Cependant, le scénario fantasmatique d'une victoire finale de l'islam ouvre les perspectives et pose les questions suivantes :

  1. Dès le moment où il n'y aurait plus que des musulmans, être musulman, en l'absence d'infidèles, perdrait toute signification car les concepts essentiels que sont dans l'islam l'opposition entre croyants et infidèles, et le jihad contre ces infidèles, auquel sont tenus les musulmans, perdraient toute signification et disparaîtraient.
  2. Si la société des musulmans est présentée comme théoriquement égalitaire, elle ne peut subsister que si elle est financée par le travail des dhimmis. Sans dhimmis, de quoi vivrait cette société aux membres de laquelle sont uniquement permises, le commerce, la guerre, la contemplation hypnotique de sa supériorité, et la prière ?
  3. Si notre espèce est réellement menacée dans sa survie, par la croissance exponentielle de la consommation face à une diminution également exponentielle des ressources, le réchauffement climatique, la fonte des glaciers, la montée du niveau des mers et des océans, les famines et épidémies qui vont s'ensuivre, une idéologie telle que celle de l'islam peut-elle apporter des solutions adaptées ?  La lecture du Coran7 mais aussi la manière dont les états musulmans les plus riches ont utilisé les revenus de la rente pétrolière en atteste - qui à l'encontre du bouddhisme, ou d'autres philosophies,  ne valorise aucunement la sobriété, le contrôle des besoins, des désirs, de la natalité et de la démographie - peut nous persuader du contraire, ce que confirme d'ailleurs les dernières nouvelles sur les conditions de vie luxueuses et les privilèges dont jouiraient les cadres d'ISIS à Raqua.  

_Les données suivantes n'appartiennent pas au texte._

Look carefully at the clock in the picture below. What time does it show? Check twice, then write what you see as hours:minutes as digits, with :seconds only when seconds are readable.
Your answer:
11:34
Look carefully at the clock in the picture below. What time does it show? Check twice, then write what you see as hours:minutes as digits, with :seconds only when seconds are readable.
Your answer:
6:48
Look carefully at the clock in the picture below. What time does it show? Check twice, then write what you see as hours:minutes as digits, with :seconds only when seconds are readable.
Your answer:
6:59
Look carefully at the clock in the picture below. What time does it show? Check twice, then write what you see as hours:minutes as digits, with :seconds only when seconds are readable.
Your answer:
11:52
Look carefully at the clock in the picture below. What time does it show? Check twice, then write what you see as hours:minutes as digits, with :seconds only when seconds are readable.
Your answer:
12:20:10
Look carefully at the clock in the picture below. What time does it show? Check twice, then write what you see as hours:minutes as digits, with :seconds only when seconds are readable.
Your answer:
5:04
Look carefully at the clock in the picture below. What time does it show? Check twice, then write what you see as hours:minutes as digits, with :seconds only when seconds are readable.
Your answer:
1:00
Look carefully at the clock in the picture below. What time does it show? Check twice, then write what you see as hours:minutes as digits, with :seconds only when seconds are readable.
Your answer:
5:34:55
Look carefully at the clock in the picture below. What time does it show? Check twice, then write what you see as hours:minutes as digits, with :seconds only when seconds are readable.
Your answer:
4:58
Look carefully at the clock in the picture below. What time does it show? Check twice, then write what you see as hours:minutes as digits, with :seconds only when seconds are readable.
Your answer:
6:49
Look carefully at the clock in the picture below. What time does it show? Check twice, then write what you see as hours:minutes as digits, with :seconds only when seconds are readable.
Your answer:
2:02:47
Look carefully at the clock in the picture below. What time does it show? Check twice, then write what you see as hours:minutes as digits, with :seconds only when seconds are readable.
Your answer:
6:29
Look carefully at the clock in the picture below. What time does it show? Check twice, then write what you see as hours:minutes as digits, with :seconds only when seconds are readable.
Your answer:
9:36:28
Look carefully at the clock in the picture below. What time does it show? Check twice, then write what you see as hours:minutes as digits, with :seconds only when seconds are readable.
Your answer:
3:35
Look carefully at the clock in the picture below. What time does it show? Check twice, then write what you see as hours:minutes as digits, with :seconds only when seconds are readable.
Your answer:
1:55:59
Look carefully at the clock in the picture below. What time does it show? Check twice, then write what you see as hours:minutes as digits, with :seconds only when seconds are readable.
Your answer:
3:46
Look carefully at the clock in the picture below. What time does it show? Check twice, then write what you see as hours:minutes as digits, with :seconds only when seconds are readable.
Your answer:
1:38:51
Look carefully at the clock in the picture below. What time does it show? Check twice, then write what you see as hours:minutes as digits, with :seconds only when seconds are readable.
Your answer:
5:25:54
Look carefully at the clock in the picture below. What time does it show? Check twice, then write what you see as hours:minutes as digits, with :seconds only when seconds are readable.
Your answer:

1Sur les notions de "clan" et de "tribu" voir : Bernt Glatzer, The Pashtun Tribal System (.pdf)
2Les hindous qui pratiquent l'endogamie de caste interdisent le mariage entre membres du même clan (gotra).
3Philippe Nemo, Qu'est-ce que l'Occident ? PUF, Quadrige, 2004

4dans "The Segmentary Lineage: An Organization of Predatory Expansion", in American Anthropologist, n° 63, 1961, pp 322-345.

5http://en.wikipedia.org/wiki/Cousin_marriage#Judaism_and_Christianity
6Voir Emmanuel Todd, La diversité du monde. Famille et modernité, Paris, Seuil, 1983-99, pp. 155 et carte en fin de volume.

7An-Nahl 16.71. Dieu a favorisé certains d'entre vous plus que d'autres, dans la répartition de Ses dons. Or, ceux qui ont été favorisés ne sont nullement disposés à se démettre du surplus de leurs richesses au profit de leurs esclaves, au point que maîtres et esclaves y deviendraient tous égaux. Renieraient-ils donc les bienfaits de Dieu?